To ensure that the impedance of the antenna will match the output impedance of the radio, it is a good practice to always add one PI shape matching circuit footprint (3 components, SHUNT-SERIAL-SHUNT) that can be used to define the matching circuit that will maximize the power transfer to the antenna. If the PI shape matching circuit is not used, then a 0 Ohm resistor is can be soldered on the SERIAL component footprint and the SHUNT components footprint can be left OPEN.
Matching Network Recommendations
When Selecting the components for the Matching circuit, filtering or decoupling, it is mandatory that the SRF (Self Resonance Frequency) of the chosen components are compatible with the frequency of the radio signal. SRF depends of the components size, packaging and manufacturing technology. We recommend using the Accu-P® and Accu-L® thin films Capacitors and Inductors in order to get the most precise matching circuit.

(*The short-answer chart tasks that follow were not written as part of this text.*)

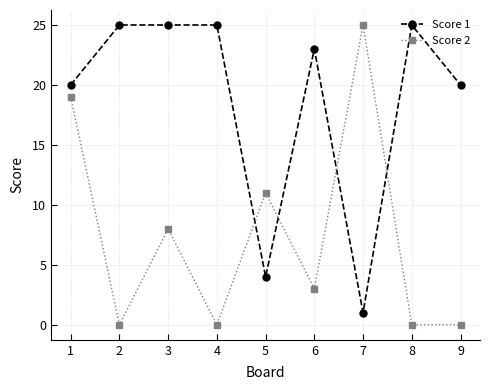

What are all the series names shown in the legend?

Score 1, Score 2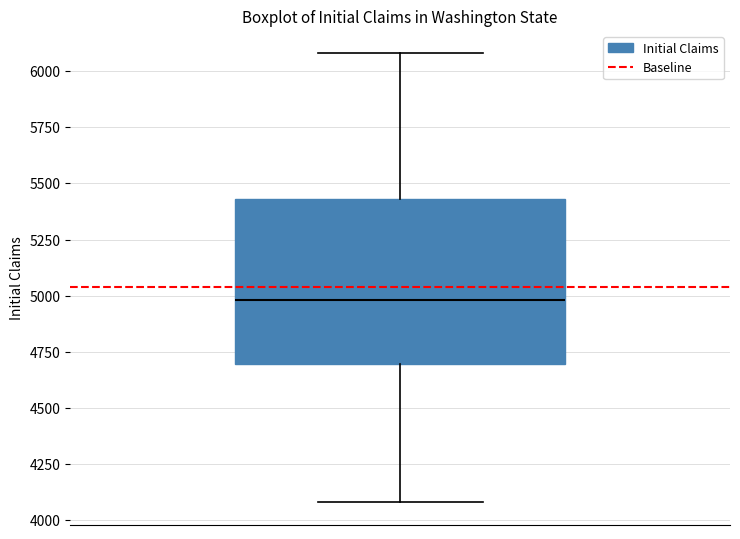

Where does the median line of the box sit on the y-axis? The values are not printed on the chart, so give them approximately, as read against the axis.

5000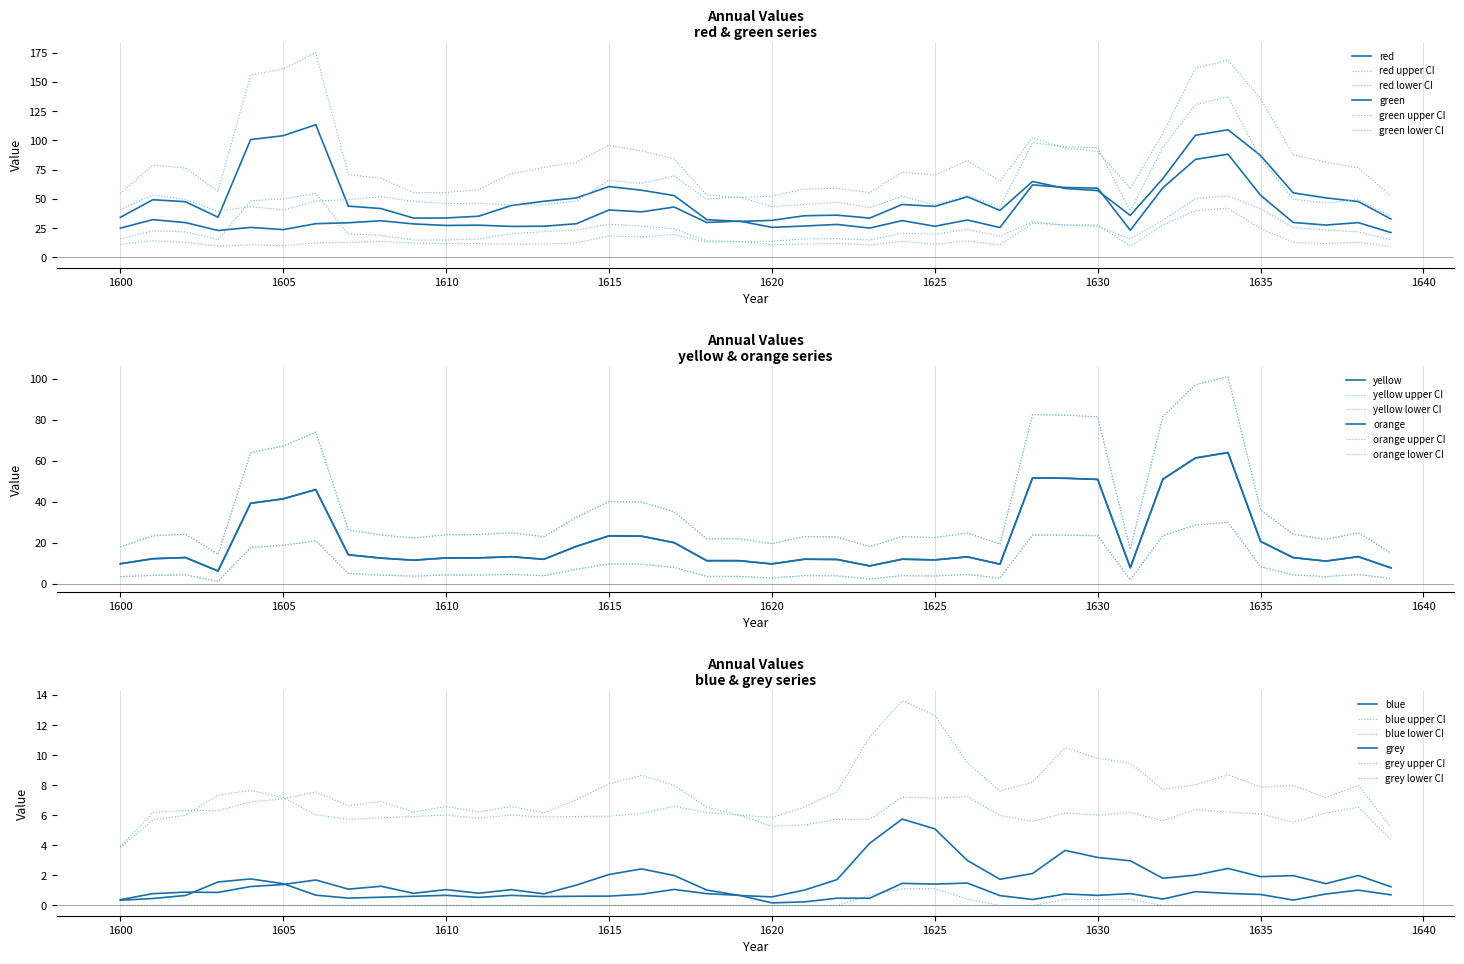

Which series changed the most between 1618 and 1635?

red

During the design of the PCB, it is a good practice to consider the possibility of soldering a semi-rigid RF Cable to check the output of the RF radio or Antenna Impedance (for the debugging phase). To do that a non-assembled, three components T shape circuit SERIAL-SHUNT-SERIAL located before the antenna PI matching circuit (so the Matching circuit will be on the antenna and the soldered cable) is useful. The RF cable can be soldered on the SHUNT component footprint of the T-SHAPE and a 0 Ohm can be used to select the RF path either towards the radio or towards the antenna matching circuit.
Real Case Tuning Conditions
When designing an antenna for Wearable product or for a product that will be used in a very specific condition, always tune the antenna for these real user cases (when the device is worn or in the specific position) instead of tuning the antenna in Free Space conditions.